*Source extract*:
Okay. So we encountered chapters 18-20 immediately upon "entering" the second chamber of the tabernacle, the sanctuary. As proximity to the Holy of Holies increased, it was fitting that those chapters would mark our entrance not only into a new room in our architectural imagination, but into a different section of the book - chapters 1-17 included the sacrificial and purity codes, and 18-27 is considered the Holiness Code. We might envision ourselves crossing a threshold spanned by two pillars, over which is an arch reading "You shall be holy, for I, YHWH, am holy." And exploring the pillars on either side, we learned what holiness emphatically is
not - idolatry, expressed through pagan immorality. Instead, God's people are to mirror God himself in the physical, tangible ways they grow their crops and shape their families and deal justly with one another. To be God's people, we must mimic God's righteousness.
That was our entrance to the sanctuary, and having come through the screen of the 2nd Narrative (24.10-22) we are now entering the Holy of Holies (figuratively, of course, since only the High Priest is allowed in there once a year). In this innermost room we find only this one unit of three chapters - just as only the Ark of the Covenant is housed in the Holiest Place. Instead of denunciations of what is
not YHWH's idea of righteousness (like chapters 18 and 20), these pillars expand our understanding of the justice and liberty that characterizes YHWH's covenant. Look to the left (ch 25) and you see the covenant being fleshed out in person-to-person relationships; to the right (ch 26) and God himself participates in these same redemptive acts. And overhead is the end toward which all else has been driving: God's vision for life within the covenant.
II. Key Points
There are three underlying ideas that are foundational for the vision for life expressed in these three chapters:
- First, "jubilee" or "home-bringing" as Fox translates it, defines freedom and liberation by the freedom to return home; the idea is not justice and righteousness just anywhere, but that justice and righteousness are only complete and fulfilled in the place that YHWH chooses and which he has entrusted to the care of his people.
- Second, God is the sole owner. The land and the people who inhabit it belong unequivocally to God - there can be no permanent sale or ownership of either.
- Third, liberty and freedom are found only within God's law; the jubilee legislation of chapter 25 is precisely to legitimate the insistence that the protective boundaries of the covenant provide ultimate freedom.
With that, we're ready to ready to work our way around the Holy of Holies, starting with chapter 25.
III. Chapter 25: Person to Person Obligations
Chapter 25 contains and expounds what is known as "the Jubilee legislation," the single greatest passage of civil rights legislation in the Bible. It is so important, in fact, that many commentators would see it as the penultimate chapter leading up to the grand finale of chapter 26, with chapter 27 as an afterthought that was tagged on at a later date. I disagree, but we'll come to that later.
First, what does "jubilee" mean? I asked this question at Bible study this week, expecting to hear answers like, "a celebration" or "a feast," or "a party" - Exhibit A, entitled "Underestimating Your Students." They stared at me blankly as if to say, "everyone knows what jubilee means," until Mary Clyde piped up - "Well, there's the Flounder Jubilee when all the flounder come home and beach themselves." Of course. The Flounder Jubilee. Whether on the shores of North Carolina or the desert of the Sinai Peninsula, that's exactly what jubilee means - coming home. Landing. So although many of your English translations may read "jubilee," I prefer Fox's term "home-bringing" for the simple reason that it jars us out of any less-robust connotations we may have regarding the word. Just think of the flounder.

(Items from a data source)
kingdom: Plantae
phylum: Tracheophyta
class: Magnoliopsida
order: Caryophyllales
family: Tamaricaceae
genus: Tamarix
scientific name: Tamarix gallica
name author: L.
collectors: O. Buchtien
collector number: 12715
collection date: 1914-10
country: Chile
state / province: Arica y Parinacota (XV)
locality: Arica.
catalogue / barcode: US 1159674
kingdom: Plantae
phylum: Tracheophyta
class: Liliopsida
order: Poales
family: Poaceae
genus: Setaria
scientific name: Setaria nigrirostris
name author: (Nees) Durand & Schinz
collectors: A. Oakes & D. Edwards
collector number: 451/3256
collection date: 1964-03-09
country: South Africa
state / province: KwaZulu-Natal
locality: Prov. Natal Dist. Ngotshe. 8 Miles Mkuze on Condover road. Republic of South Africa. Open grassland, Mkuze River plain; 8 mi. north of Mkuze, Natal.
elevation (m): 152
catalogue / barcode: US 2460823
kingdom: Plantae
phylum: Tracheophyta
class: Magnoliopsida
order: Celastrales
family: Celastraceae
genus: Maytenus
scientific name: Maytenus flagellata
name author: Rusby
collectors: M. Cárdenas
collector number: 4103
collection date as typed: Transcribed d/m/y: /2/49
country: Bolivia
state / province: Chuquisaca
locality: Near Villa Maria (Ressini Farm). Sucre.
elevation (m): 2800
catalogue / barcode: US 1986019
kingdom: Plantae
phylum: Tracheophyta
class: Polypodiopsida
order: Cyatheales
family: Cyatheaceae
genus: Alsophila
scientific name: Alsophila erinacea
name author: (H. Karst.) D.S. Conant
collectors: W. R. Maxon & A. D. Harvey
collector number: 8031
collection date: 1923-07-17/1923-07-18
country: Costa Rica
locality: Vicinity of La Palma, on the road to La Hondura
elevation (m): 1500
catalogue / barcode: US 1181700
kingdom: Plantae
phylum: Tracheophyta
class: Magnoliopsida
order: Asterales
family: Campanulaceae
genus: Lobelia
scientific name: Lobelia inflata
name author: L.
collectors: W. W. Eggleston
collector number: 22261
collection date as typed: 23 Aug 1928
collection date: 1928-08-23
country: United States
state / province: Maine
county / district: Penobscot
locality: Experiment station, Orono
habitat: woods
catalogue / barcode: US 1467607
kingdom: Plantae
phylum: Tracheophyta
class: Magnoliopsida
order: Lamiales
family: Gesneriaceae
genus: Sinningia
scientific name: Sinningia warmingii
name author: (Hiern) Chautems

*Problem 1*: Reproduce the passage of the Leviticus commentary starting at "II. Key Points" and ending at "ownership of either.".
*Problem 2*: List the answers that the Leviticus commentary says were expected when the question of what "jubilee" means was asked at Bible study.
The records have no connection to the text.

*Task output 1*:
II. Key Points
There are three underlying ideas that are foundational for the vision for life expressed in these three chapters:
- First, "jubilee" or "home-bringing" as Fox translates it, defines freedom and liberation by the freedom to return home; the idea is not justice and righteousness just anywhere, but that justice and righteousness are only complete and fulfilled in the place that YHWH chooses and which he has entrusted to the care of his people.
- Second, God is the sole owner. The land and the people who inhabit it belong unequivocally to God - there can be no permanent sale or ownership of either.

*Task output 2*:
- "a celebration"
- "a feast"
- "a party"